Rob Wood and friend Tom Morrell setting off to go climbing in the 1960s. Photo Stevey Smith.

And indeed he did. From Baffin Island, Yosemite Valley, the Canadian Rockies—where he lost a close friend and climber to an avalanche—to arranging demonstrations in Strathcona Park and sailing adventures; all the while minding that power of the Zone.

Then one day on an unrelated consultation came some shocking news from his neurologist.

“He asked a whole bunch of seemingly unrelated questions such as ‘How’s your handwriting?’

“It’s all squiggly.”

“How’s your sense of smell?”

“Non-existent. It’s completely gone!”

“I’ve got bad news and good news,” said the neurologist. “The bad news is you have Parkinson’s disease. The good news is I can give you medication that will somewhat hold off the progression for up to five years. After that, I can’t promise you anything.”

After the diagnosis, Wood dutifully took the prescribed medication—levodopa, “one of the so-called ‘wonder drugs’ of the twentieth century.”

Even with Parkinson’s Disease, Wood still climbs.

Wood starts deeply researching Parkinson’s and learned the disease causes depletion of the dopamine supply to the area of the brain governing autonomous movement. It’s dopamine that transmits messages from the brain’s control centre.
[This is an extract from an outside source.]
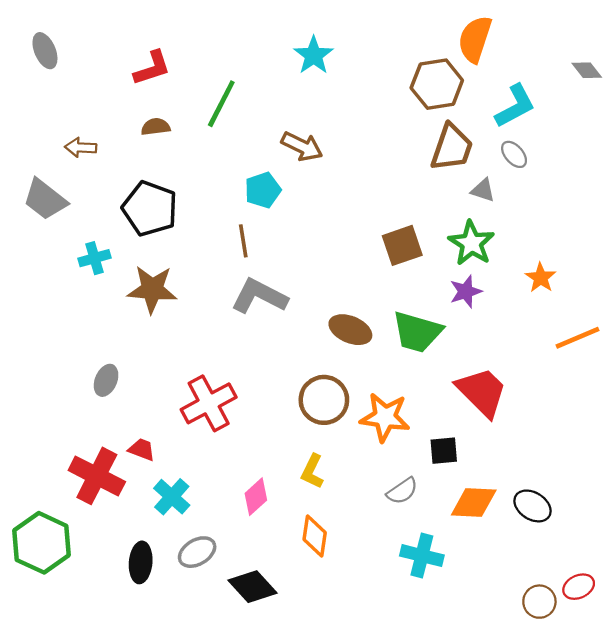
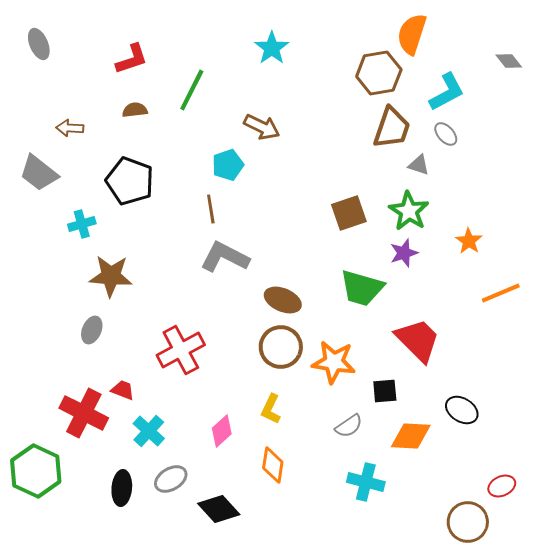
brown star: (152, 289) -> (111, 276), moved
brown ellipse: (350, 330) -> (283, 300), moved
black ellipse: (533, 506) -> (462, 410), moved
red ellipse: (579, 587) -> (502, 486), moved
brown circle: (539, 602) -> (468, 522), size x1.4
Less dopamine means less control of automatic, habitual, subconscious muscular activity. Dopamine is also a “feel-good” hormone that keeps us motivated and lets us enjoy what we really like. Activities that give us pleasure, stimulate dopamine. On the other hand, procrastination, self-doubt and lack of enthusiasm are linked with low levels of dopamine. Because Parkinson’s depletes the supply of dopamine, it creates a vicious circle of decline in both physical and emotional function.

But Wood also learns that the placebo effect (when a person’s physical or mental health appears to improve after taking a ‘dummy’ treatment) with its associated psychological factor of feeling good about ourselves can help deliver an uninterrupted supply of dopamine. What’s more, Wood relates the placebo effect to the Zone.
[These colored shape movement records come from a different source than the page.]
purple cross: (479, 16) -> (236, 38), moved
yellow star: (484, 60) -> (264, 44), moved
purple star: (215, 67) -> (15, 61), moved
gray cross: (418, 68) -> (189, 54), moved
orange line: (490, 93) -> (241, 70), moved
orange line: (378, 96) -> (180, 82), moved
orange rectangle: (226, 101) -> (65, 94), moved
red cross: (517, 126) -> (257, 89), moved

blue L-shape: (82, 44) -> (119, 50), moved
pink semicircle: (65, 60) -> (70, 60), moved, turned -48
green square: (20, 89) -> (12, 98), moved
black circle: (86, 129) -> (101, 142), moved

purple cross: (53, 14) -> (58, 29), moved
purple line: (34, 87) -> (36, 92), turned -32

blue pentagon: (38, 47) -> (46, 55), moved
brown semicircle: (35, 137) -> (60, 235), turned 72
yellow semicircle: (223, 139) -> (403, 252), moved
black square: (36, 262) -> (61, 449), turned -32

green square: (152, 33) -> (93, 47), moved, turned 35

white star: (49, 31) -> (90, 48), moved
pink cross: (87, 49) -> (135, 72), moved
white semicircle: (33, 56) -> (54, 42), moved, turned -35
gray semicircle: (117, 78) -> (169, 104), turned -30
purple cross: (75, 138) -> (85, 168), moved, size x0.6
“It seems to me that three components of the placebo effect—focus of conscious attention; patients’ participation in influencing their own recovery; and the healing power of love—are also the main ingredients of the Zone,” he writes. “So, even as I take my medications and exercise, I am a strong advocate of the healing power of the Zone—if not for total recovery, at least for holding Parkinson’s advancement somewhat at bay.”

He admits however that the need for a consistent focus of attention is the most difficult to sustain: “Yesterday I fell down the stairs because I wasn’t paying attention.”
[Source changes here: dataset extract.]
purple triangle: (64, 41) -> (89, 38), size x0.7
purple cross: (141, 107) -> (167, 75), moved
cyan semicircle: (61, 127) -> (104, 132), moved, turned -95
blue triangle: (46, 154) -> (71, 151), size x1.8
The power of the Zone isn’t restricted to the personal, Wood maintains and it’s a message he wants generally known. “If humanity, in any form resembling existing civilization, is to survive the imminent tumultuous changes to the earth’s climate that our own greed and exponential growth have created, the holistic, natural Zone state of mind will have to prevail, whether by choice or by having nature thrust it upon us.”

Freelance writer Graham Chandler has hiked the Rockies for decades. He was diagnosed with Parkinson’s disease five years ago.

Rob Wood on Almscliff in the 1960s. Photo Wilbur King.

One Response to “Just another mountain to climb”

  1. Jennie Wilson says:

    I love this book. It’s a feel good, ‘patch of Hope’ on the mountain of life. It shows us that we can get ourselves into a better place both personally and as a planet of humans.